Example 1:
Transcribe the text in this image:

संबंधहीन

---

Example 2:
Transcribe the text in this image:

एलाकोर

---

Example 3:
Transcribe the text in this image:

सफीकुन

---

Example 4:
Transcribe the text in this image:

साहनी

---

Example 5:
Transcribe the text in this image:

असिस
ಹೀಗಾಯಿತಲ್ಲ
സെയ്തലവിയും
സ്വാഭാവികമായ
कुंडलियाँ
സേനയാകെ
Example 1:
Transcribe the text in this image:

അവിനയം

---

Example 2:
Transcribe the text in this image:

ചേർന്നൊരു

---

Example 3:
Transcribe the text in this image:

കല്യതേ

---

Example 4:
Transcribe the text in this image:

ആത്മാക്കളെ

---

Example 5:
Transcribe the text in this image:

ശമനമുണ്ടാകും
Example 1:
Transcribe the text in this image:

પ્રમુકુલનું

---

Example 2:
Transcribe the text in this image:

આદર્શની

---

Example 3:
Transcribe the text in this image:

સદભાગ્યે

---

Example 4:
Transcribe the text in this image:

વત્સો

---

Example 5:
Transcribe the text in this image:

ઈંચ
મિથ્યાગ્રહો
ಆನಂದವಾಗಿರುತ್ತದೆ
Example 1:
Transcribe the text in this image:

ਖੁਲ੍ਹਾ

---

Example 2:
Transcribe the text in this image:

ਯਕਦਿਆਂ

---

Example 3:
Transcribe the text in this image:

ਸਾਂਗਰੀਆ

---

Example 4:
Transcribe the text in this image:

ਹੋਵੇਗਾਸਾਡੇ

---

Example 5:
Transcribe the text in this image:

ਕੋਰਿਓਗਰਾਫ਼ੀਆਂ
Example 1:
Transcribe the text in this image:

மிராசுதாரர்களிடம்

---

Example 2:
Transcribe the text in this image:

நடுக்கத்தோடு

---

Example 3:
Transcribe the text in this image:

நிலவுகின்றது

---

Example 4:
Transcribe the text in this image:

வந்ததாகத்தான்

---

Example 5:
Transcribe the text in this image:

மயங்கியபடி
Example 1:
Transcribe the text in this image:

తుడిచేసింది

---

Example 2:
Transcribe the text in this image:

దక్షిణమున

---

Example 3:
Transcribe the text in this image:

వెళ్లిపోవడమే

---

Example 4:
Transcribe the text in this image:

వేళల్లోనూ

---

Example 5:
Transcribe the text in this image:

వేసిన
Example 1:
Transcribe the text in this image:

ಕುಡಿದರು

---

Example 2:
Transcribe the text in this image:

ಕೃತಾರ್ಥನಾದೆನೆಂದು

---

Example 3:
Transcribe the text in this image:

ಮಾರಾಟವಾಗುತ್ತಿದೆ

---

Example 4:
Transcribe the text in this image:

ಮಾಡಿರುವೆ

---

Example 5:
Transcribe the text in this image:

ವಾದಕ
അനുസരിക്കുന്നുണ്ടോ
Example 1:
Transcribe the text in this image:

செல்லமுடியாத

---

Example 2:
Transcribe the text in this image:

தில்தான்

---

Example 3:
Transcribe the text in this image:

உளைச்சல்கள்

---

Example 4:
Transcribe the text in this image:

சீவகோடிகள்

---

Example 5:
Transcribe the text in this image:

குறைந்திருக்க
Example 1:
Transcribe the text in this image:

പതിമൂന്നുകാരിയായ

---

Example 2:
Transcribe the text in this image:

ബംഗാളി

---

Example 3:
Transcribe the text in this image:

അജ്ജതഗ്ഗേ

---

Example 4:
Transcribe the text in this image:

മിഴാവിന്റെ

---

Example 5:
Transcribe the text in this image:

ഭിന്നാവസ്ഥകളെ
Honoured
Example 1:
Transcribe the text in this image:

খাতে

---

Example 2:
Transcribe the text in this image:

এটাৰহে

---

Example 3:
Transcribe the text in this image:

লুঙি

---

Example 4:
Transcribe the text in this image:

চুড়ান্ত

REQUIREMENT — Nothing in the data may change. Give it again in full.

YOUR RESPONSE —
Example 1:
Transcribe the text in this image:

संबंधहीन

---

Example 2:
Transcribe the text in this image:

एलाकोर

---

Example 3:
Transcribe the text in this image:

सफीकुन

---

Example 4:
Transcribe the text in this image:

साहनी

---

Example 5:
Transcribe the text in this image:

असिस
ಹೀಗಾಯಿತಲ್ಲ
സെയ്തലവിയും
സ്വാഭാവികമായ
कुंडलियाँ
സേനയാകെ
Example 1:
Transcribe the text in this image:

അവിനയം

---

Example 2:
Transcribe the text in this image:

ചേർന്നൊരു

---

Example 3:
Transcribe the text in this image:

കല്യതേ

---

Example 4:
Transcribe the text in this image:

ആത്മാക്കളെ

---

Example 5:
Transcribe the text in this image:

ശമനമുണ്ടാകും
Example 1:
Transcribe the text in this image:

પ્રમુકુલનું

---

Example 2:
Transcribe the text in this image:

આદર્શની

---

Example 3:
Transcribe the text in this image:

સદભાગ્યે

---

Example 4:
Transcribe the text in this image:

વત્સો

---

Example 5:
Transcribe the text in this image:

ઈંચ
મિથ્યાગ્રહો
ಆನಂದವಾಗಿರುತ್ತದೆ
Example 1:
Transcribe the text in this image:

ਖੁਲ੍ਹਾ

---

Example 2:
Transcribe the text in this image:

ਯਕਦਿਆਂ

---

Example 3:
Transcribe the text in this image:

ਸਾਂਗਰੀਆ

---

Example 4:
Transcribe the text in this image:

ਹੋਵੇਗਾਸਾਡੇ

---

Example 5:
Transcribe the text in this image:

ਕੋਰਿਓਗਰਾਫ਼ੀਆਂ
Example 1:
Transcribe the text in this image:

மிராசுதாரர்களிடம்

---

Example 2:
Transcribe the text in this image:

நடுக்கத்தோடு

---

Example 3:
Transcribe the text in this image:

நிலவுகின்றது

---

Example 4:
Transcribe the text in this image:

வந்ததாகத்தான்

---

Example 5:
Transcribe the text in this image:

மயங்கியபடி
Example 1:
Transcribe the text in this image:

తుడిచేసింది

---

Example 2:
Transcribe the text in this image:

దక్షిణమున

---

Example 3:
Transcribe the text in this image:

వెళ్లిపోవడమే

---

Example 4:
Transcribe the text in this image:

వేళల్లోనూ

---

Example 5:
Transcribe the text in this image:

వేసిన
Example 1:
Transcribe the text in this image:

ಕುಡಿದರು

---

Example 2:
Transcribe the text in this image:

ಕೃತಾರ್ಥನಾದೆನೆಂದು

---

Example 3:
Transcribe the text in this image:

ಮಾರಾಟವಾಗುತ್ತಿದೆ

---

Example 4:
Transcribe the text in this image:

ಮಾಡಿರುವೆ

---

Example 5:
Transcribe the text in this image:

ವಾದಕ
അനുസരിക്കുന്നുണ്ടോ
Example 1:
Transcribe the text in this image:

செல்லமுடியாத

---

Example 2:
Transcribe the text in this image:

தில்தான்

---

Example 3:
Transcribe the text in this image:

உளைச்சல்கள்

---

Example 4:
Transcribe the text in this image:

சீவகோடிகள்

---

Example 5:
Transcribe the text in this image:

குறைந்திருக்க
Example 1:
Transcribe the text in this image:

പതിമൂന്നുകാരിയായ

---

Example 2:
Transcribe the text in this image:

ബംഗാളി

---

Example 3:
Transcribe the text in this image:

അജ്ജതഗ്ഗേ

---

Example 4:
Transcribe the text in this image:

മിഴാവിന്റെ

---

Example 5:
Transcribe the text in this image:

ഭിന്നാവസ്ഥകളെ
Honoured
Example 1:
Transcribe the text in this image:

খাতে

---

Example 2:
Transcribe the text in this image:

এটাৰহে

---

Example 3:
Transcribe the text in this image:

লুঙি

---

Example 4:
Transcribe the text in this image:

চুড়ান্ত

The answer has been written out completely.